Richardson, on the other hand, admitted to smoking cannabis — a drug that is on the banned substance list because it may slow athletes down and lead to poor decision making. The effects of cannabis are contrary to the purpose of performance enhancers. 

Illustrating the facts of the two cases, a laughably obvious hypocrisy emerges.

While nobody explicitly favored Valieva over Richardson in the processing and publication of test results because the two are overseen by different agencies, the scandal still paints America in a distasteful light. This country’s anti-doping board remains not just out of touch with the court of public opinion, but also out of touch with modern science.

Nowadays we know more than ever about the effects of marijuana usage. In the days of reefer madness, Americans believed a host of lies concocted through propaganda that led to the demonization of both the drug and African Americans. This prejudice is still deeply ingrained in the current day values of this nation. 

However, due to scientific evidence of the relative harmlessness of cannabis ingestion, more and more Americans are using marijuana, or at least destigmatizing the drug.

Cannabis is now legal in twenty U.S. states and territories, though African Americans still grapple with the negative association some white people uphold through subtle actions like the suspension of Sha’Carri Richardson. 

Richardson is a talented young woman who was likely to win the country a medal, yet was suspended due to antiquated and arbitrary rules.

Even if the timing of the publication of her test results were similar to that of Valieva’s, I doubt that Olympic officials would let her compete as the Russian skater was allowed to do. 

America needs to learn a lesson from the Beijing Olympics and from Richardson’s story.

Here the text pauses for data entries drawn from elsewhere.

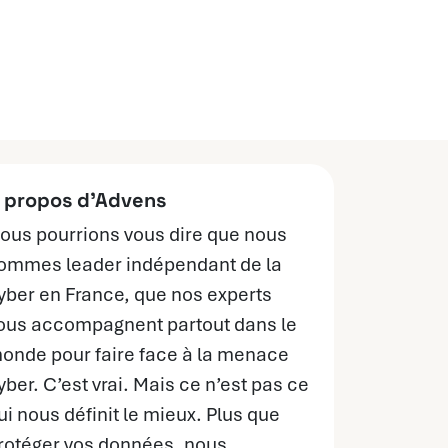
 propos d’Advens
ous pourrions vous dire que nous
ommes leader indépendant de la
yber en France, que nos experts
ous accompagnent partout dans le
onde pour faire face à la menace
yber. C’est vrai. Mais ce n’est pas ce
ui nous définit le mieux. Plus que
rotéger vos données, nous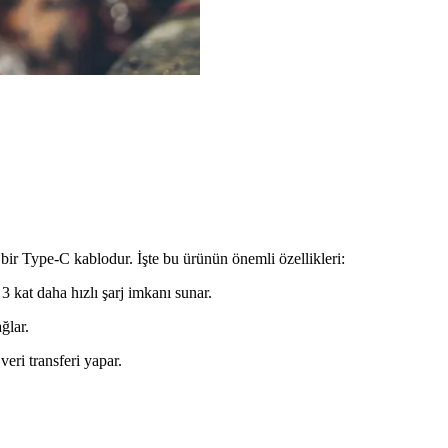
ir Type-C kablodur. İşte bu ürünün önemli özellikleri:
a 3 kat daha hızlı şarj imkanı sunar.
ğlar.
veri transferi yapar.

The numerous scandals orbiting the games have led many astray from the patriotic picture America attempts to draw every four years. If this country wants to continue to use international sports as a way to gain leverage and maintain its status in the eyes of its own citizens, it needs to understand their values and adhere to them.

The Olympics constantly set new limits for the lengths of human achievement, but they stunt their own progress when they do not innovate.